Immaculate Machine

    High on Jackson Hill


    Immaculate Machine’s Brooke Gallupe is a man of many suits. In addition to being chief songwriter, singer, and guitarist for Immaculate Machine’s High on Jackson Hill, Gallup is also a trained opera singer and a published comic artist and has even played with the symphony in his hometown of Victoria, British Columbia. All of which may be an indicator as to why High On Jackson Hill tends to feel a bit schizophrenic.


    Instead of relying on studio trickery, the members of Immaculate Machine opted for a DIY approach to the album — it was recorded in the empty house of Gallupe’s parents. The twelve songs warmly emit the love the members have invested into them.

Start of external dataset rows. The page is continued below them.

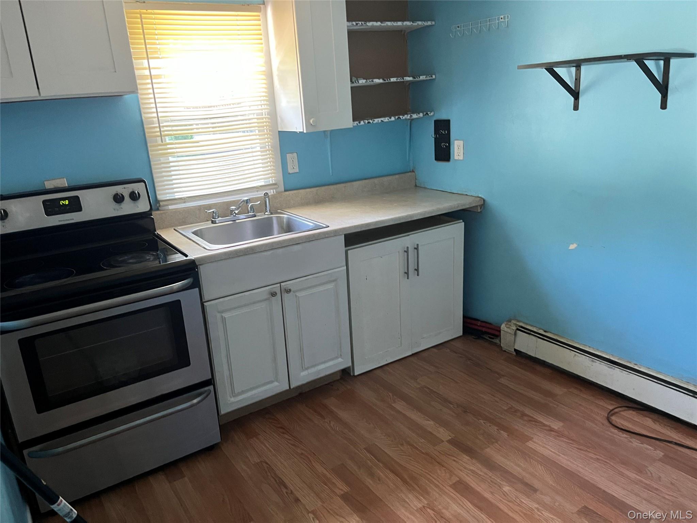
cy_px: 262
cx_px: 348
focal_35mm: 26
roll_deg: +4.7
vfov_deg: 53.1
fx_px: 524
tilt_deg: -17.3
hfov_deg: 67.3
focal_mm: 5.1
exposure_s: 1/40
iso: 400
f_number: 1.6
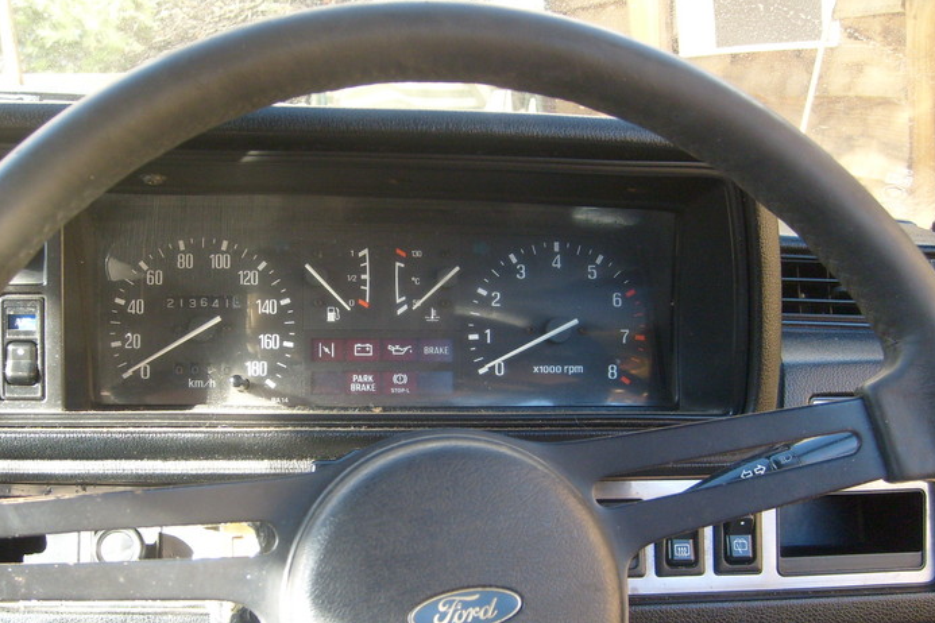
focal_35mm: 42
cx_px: 399
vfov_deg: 31.8
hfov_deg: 46.3
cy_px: 380
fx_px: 1091
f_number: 2.8
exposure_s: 1/60
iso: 80
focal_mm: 5.8
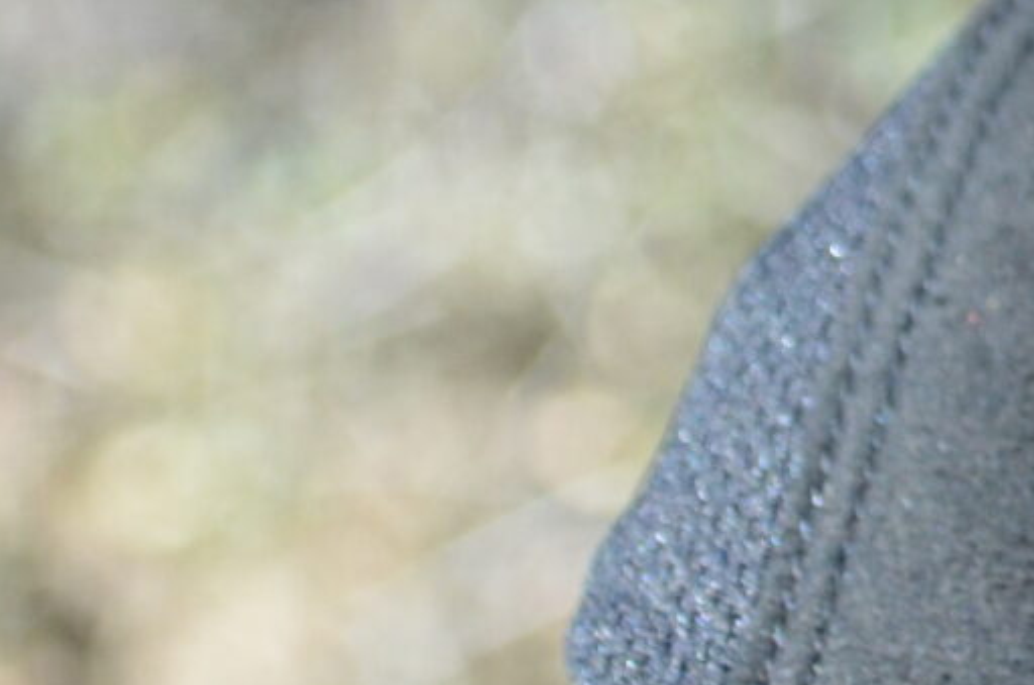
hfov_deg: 6.4
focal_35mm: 315
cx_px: 1955
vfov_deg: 4.3
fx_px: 9028
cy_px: -261
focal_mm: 42
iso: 720
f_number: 5.3
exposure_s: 1/1000
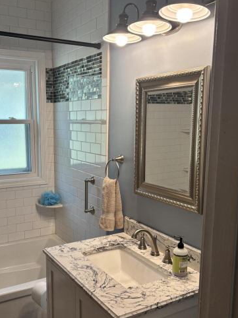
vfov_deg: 51.3
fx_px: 330
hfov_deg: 39.4
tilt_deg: -8.5
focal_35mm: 36
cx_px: 90
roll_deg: -0.2
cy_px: 175
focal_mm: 5.96
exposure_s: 1/118
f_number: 1.6
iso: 64
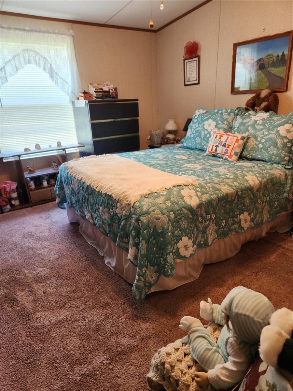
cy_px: 196
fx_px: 260
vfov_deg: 73.9
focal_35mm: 23
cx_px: 146
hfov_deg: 58.9
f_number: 1.8
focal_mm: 5.4
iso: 320
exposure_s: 1/120
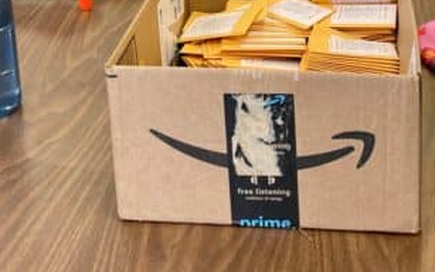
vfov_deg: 17.2
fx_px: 818
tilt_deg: -14.9
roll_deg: +0.7
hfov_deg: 29.7
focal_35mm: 69
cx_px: 264
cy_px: -123
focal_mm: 4.2
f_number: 1.6
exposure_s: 1/60
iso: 64
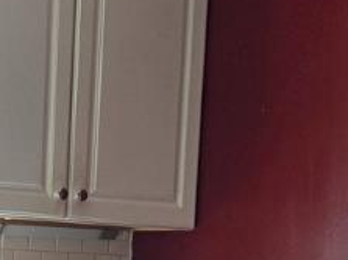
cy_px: 430
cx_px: 20
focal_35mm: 155
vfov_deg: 9.2
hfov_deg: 12.6
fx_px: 1557
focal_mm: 5.4
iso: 125
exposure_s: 1/180
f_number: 1.8
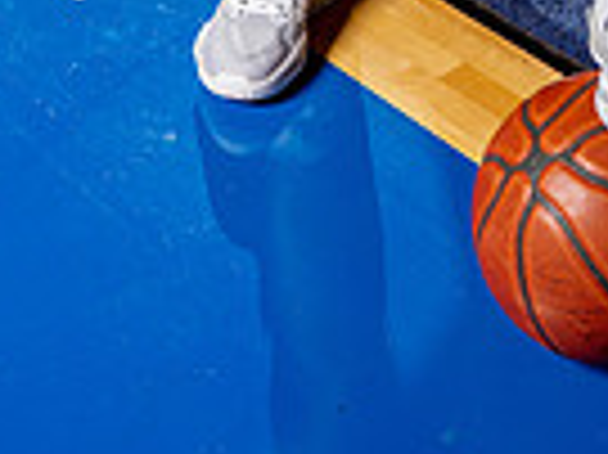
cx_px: 509
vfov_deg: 11.5
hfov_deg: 17.4
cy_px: -544
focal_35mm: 112
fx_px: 1965
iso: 320
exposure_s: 1/250
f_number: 6.3
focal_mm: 35
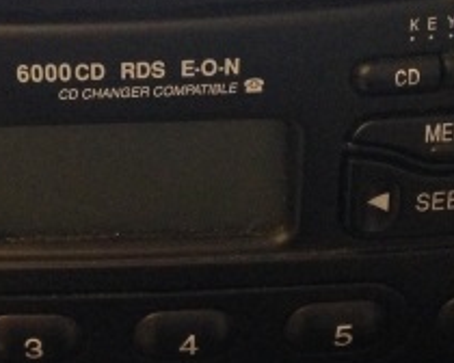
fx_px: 1344
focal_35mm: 100
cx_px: 55
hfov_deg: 18.9
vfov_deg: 15.4
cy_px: 153
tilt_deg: -22.6
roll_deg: -1.8
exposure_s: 1/15
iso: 500
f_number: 2.4
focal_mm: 4.12
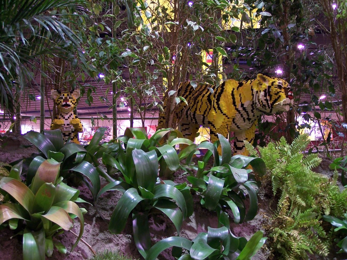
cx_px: 174
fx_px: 591
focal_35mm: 59
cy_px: 130
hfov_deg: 32.7
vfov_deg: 24.8
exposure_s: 1/2
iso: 80
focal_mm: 9.8
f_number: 3.1
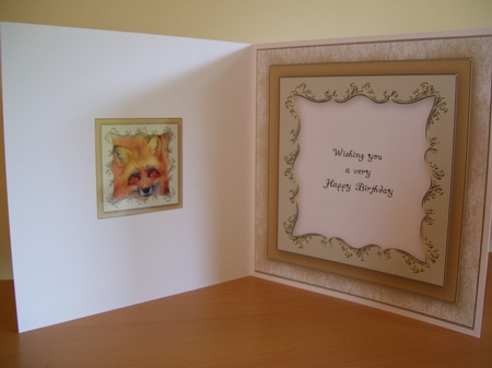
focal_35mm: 36
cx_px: 246
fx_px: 511
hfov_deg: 51.4
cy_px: 184
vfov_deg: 39.6
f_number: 2.7
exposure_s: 1/15
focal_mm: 6
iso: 160
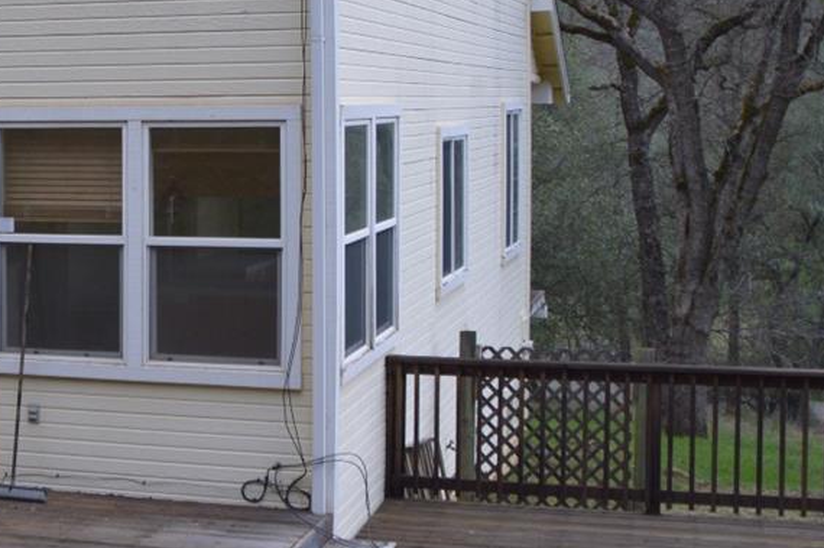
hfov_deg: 26.7
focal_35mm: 71
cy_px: 100
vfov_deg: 18.9
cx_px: -25
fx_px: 1624
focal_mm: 18
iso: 200
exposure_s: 1/125
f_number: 3.5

But this is an album that opts for many sounds and moods in lieu of cohesion, and that ultimately makes for an uneven listen.


    Some of the strongest tracks are the acoustically driven ones, their strength partly due to the all-too-rare inclusion of founding member and current New Pornographer Kathryn Calder. “You Destroyer” finds Calder singing, “How can I make it clear? You are your own destroyer,” over melancholy washes of guitar and tambourine. The result is heartbreaking. Closer “Blurry Days” continues in this vein. Gallupe and Calder harmonize with convincing sincerity about embracing the uncertainty of life. Gallupe’s “I Know It’s Not Easy” culls the painterly landscapes of Calexico, with Convertino-reminiscent shades of percussion and brushed sneers kicking in around the three-minute mark, enhancing the somber mood of the song.


    High on Jackson Hill features its share of rockers, from the classic-rock riffs teeming over the excellent album opener, “Don’t Build the Bridge,” to the not so classic “Thank Me Later,” which chugs along passionlessly like a long-lost Shins throwaway. “Primary Colours,” a track originally written by Gallupe for his band Victoria, feels exceptionally out of place on this record, with chords plucked from the Clash and a bombastic vocal delivery from Gallupe. While fine enough on its own, this quirky punk anthem simply doesn’t belong here.


    And therein lies the personality crisis of Jackson Hill: The sole connecting thread for all these tunes is a band whose love for its craft just barely surpasses what a hodgepodge mess it often is.